• _Requirement_
The response must contain every line from the records below that has "developing".

• _Material shown_
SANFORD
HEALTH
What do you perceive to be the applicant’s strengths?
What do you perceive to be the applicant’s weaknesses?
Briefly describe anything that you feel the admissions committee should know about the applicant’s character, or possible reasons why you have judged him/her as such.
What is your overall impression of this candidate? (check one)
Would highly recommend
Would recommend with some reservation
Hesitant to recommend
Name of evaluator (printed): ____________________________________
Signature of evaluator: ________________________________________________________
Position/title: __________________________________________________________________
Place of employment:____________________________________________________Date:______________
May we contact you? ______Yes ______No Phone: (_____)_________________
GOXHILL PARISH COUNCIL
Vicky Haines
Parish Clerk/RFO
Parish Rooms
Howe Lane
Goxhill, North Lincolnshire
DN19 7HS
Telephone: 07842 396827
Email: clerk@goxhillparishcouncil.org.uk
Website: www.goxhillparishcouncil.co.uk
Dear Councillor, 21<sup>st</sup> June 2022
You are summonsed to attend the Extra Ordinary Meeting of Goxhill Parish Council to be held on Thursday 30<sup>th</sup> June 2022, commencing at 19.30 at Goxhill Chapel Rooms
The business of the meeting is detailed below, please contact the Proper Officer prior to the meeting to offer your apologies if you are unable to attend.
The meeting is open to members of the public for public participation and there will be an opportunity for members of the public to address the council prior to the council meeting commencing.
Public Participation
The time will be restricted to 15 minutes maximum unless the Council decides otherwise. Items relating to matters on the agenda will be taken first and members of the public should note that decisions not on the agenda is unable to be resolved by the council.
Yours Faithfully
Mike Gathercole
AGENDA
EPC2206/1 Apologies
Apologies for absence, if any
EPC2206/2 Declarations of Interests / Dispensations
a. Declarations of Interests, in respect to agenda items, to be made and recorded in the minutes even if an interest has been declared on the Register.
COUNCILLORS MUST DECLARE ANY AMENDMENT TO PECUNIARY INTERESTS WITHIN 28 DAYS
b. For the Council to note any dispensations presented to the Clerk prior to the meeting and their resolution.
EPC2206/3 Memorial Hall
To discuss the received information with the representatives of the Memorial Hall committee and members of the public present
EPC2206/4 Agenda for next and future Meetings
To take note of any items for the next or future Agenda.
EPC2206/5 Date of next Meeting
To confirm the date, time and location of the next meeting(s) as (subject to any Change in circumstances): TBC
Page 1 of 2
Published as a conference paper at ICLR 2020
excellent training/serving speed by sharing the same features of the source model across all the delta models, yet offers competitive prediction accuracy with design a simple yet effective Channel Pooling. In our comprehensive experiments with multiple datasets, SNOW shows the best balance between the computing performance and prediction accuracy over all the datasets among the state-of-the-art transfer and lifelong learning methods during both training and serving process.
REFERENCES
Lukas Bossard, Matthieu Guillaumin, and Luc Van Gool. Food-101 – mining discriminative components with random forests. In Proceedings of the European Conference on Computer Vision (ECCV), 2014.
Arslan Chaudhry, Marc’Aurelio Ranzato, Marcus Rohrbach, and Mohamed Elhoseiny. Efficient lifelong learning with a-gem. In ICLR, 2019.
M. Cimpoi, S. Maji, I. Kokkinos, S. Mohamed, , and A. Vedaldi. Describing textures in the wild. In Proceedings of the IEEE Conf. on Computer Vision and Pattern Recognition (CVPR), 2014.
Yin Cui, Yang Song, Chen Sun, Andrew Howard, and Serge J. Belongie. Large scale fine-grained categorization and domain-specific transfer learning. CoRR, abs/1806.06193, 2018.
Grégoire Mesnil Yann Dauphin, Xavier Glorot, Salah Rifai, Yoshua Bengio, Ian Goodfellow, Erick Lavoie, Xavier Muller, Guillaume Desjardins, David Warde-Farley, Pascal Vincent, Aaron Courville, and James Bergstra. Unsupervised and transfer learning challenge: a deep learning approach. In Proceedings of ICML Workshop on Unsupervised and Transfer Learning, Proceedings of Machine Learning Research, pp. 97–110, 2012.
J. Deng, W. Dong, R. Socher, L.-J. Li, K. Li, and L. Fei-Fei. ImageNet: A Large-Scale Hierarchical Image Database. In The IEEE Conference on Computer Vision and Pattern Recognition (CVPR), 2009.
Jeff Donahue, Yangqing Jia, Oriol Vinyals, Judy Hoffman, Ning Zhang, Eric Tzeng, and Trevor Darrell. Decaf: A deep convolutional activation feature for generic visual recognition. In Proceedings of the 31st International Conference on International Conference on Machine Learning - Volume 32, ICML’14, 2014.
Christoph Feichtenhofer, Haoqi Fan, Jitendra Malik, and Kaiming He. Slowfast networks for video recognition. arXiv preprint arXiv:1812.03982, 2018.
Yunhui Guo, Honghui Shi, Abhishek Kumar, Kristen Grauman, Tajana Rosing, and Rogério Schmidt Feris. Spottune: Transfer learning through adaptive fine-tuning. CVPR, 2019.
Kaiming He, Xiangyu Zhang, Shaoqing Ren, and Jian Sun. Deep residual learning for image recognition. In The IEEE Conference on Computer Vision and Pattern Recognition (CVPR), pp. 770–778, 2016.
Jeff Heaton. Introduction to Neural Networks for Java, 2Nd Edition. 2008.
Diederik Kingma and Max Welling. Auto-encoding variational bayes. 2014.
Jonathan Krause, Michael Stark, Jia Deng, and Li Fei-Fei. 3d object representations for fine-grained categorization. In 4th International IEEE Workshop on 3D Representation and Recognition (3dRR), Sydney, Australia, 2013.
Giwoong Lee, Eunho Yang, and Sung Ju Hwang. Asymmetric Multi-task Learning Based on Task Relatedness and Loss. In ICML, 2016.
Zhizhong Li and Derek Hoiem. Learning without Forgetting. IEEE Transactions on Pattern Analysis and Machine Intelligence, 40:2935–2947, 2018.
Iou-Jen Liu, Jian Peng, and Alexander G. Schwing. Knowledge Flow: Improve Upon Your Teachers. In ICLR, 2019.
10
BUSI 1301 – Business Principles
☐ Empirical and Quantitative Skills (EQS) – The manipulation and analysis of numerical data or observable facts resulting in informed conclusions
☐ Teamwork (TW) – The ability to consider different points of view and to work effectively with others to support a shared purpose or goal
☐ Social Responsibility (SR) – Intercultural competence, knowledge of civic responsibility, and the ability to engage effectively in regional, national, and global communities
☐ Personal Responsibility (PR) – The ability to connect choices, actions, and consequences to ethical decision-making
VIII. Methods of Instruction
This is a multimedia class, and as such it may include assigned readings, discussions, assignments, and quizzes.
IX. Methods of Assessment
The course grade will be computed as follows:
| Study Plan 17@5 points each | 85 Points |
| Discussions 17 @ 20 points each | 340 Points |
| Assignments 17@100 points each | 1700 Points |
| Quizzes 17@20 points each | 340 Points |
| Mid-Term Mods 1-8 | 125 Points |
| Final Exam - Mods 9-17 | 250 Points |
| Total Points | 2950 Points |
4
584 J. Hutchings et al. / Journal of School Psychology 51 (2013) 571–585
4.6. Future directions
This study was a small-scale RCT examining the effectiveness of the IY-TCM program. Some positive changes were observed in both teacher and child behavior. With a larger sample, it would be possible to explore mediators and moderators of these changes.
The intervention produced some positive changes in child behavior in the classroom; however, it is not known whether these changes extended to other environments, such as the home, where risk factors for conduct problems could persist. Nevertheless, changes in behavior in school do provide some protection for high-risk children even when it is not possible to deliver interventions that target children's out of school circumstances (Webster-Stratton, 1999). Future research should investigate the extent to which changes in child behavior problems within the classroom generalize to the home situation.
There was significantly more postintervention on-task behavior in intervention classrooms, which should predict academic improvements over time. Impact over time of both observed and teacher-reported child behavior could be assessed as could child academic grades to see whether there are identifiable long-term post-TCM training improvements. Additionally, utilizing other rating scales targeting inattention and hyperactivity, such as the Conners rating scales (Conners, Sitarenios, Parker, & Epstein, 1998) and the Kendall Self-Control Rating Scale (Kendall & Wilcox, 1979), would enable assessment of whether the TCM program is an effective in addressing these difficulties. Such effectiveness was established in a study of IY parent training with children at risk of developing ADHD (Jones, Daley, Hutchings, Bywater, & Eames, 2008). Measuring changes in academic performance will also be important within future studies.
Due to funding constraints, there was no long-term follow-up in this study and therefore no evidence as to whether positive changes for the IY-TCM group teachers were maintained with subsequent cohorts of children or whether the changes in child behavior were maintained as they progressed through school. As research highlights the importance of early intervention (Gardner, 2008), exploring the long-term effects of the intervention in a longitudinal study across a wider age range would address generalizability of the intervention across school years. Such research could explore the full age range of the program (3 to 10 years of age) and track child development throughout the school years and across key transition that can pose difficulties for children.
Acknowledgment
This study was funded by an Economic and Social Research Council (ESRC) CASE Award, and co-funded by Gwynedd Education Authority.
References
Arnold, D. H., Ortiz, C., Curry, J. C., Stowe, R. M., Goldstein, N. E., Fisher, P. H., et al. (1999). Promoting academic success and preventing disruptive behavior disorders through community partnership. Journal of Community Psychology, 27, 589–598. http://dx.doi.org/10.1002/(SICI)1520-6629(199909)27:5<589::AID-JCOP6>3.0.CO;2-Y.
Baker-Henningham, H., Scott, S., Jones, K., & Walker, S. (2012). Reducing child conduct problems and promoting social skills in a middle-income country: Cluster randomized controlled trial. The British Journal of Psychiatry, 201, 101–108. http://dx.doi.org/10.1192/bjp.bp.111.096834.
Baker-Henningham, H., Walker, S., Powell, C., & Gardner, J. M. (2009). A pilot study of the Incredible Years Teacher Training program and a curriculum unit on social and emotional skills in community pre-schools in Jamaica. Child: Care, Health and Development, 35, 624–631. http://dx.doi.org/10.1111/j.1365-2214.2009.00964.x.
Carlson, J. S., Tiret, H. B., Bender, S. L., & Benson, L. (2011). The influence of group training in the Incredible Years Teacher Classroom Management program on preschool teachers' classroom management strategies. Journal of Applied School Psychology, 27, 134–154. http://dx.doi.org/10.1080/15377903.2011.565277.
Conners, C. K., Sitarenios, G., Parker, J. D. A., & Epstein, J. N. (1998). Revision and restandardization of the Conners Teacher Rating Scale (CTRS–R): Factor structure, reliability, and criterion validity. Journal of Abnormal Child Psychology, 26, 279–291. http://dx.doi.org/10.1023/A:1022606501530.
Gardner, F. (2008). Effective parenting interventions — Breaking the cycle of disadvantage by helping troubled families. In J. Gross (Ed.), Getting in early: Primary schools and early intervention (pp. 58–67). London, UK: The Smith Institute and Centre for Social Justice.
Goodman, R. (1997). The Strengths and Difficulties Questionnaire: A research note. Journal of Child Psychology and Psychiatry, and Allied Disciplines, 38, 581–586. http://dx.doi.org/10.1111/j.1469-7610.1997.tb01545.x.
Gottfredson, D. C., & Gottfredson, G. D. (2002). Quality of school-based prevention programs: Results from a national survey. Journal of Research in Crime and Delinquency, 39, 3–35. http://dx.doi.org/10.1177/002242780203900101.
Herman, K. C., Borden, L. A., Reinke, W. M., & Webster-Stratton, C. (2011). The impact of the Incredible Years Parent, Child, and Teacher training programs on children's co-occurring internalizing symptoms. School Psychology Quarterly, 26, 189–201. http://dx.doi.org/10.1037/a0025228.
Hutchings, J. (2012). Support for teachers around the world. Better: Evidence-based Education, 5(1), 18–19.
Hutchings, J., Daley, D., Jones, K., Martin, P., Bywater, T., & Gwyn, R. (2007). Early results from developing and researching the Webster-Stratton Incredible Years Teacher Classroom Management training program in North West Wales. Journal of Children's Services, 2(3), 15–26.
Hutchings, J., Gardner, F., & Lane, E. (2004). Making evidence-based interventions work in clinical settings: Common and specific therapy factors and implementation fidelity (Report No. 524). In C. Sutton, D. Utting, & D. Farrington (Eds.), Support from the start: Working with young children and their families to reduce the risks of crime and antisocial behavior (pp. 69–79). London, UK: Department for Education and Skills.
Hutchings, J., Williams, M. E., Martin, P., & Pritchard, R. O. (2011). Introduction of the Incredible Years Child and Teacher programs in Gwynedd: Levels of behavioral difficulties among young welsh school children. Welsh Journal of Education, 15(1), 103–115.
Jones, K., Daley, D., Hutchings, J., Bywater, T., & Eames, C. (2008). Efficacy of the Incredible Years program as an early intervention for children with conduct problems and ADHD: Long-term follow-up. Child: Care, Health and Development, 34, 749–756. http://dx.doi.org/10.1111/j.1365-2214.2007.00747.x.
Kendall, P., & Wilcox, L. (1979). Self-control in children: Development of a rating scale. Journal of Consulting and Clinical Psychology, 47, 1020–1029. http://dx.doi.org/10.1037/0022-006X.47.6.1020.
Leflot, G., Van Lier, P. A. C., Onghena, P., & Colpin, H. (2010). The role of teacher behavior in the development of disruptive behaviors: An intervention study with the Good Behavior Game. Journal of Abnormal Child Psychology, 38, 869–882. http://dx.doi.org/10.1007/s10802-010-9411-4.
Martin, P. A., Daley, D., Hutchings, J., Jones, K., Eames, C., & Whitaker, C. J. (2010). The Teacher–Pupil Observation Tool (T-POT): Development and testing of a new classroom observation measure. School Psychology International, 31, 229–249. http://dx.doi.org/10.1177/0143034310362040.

• _Exercise answer_
There was significantly more postintervention on-task behavior in intervention classrooms, which should predict academic improvements over time. Impact over time of both observed and teacher-reported child behavior could be assessed as could child academic grades to see whether there are identifiable long-term post-TCM training improvements. Additionally, utilizing other rating scales targeting inattention and hyperactivity, such as the Conners rating scales (Conners, Sitarenios, Parker, & Epstein, 1998) and the Kendall Self-Control Rating Scale (Kendall & Wilcox, 1979), would enable assessment of whether the TCM program is an effective in addressing these difficulties. Such effectiveness was established in a study of IY parent training with children at risk of developing ADHD (Jones, Daley, Hutchings, Bywater, & Eames, 2008). Measuring changes in academic performance will also be important within future studies.
Hutchings, J., Daley, D., Jones, K., Martin, P., Bywater, T., & Gwyn, R. (2007). Early results from developing and researching the Webster-Stratton Incredible Years Teacher Classroom Management training program in North West Wales. Journal of Children's Services, 2(3), 15–26.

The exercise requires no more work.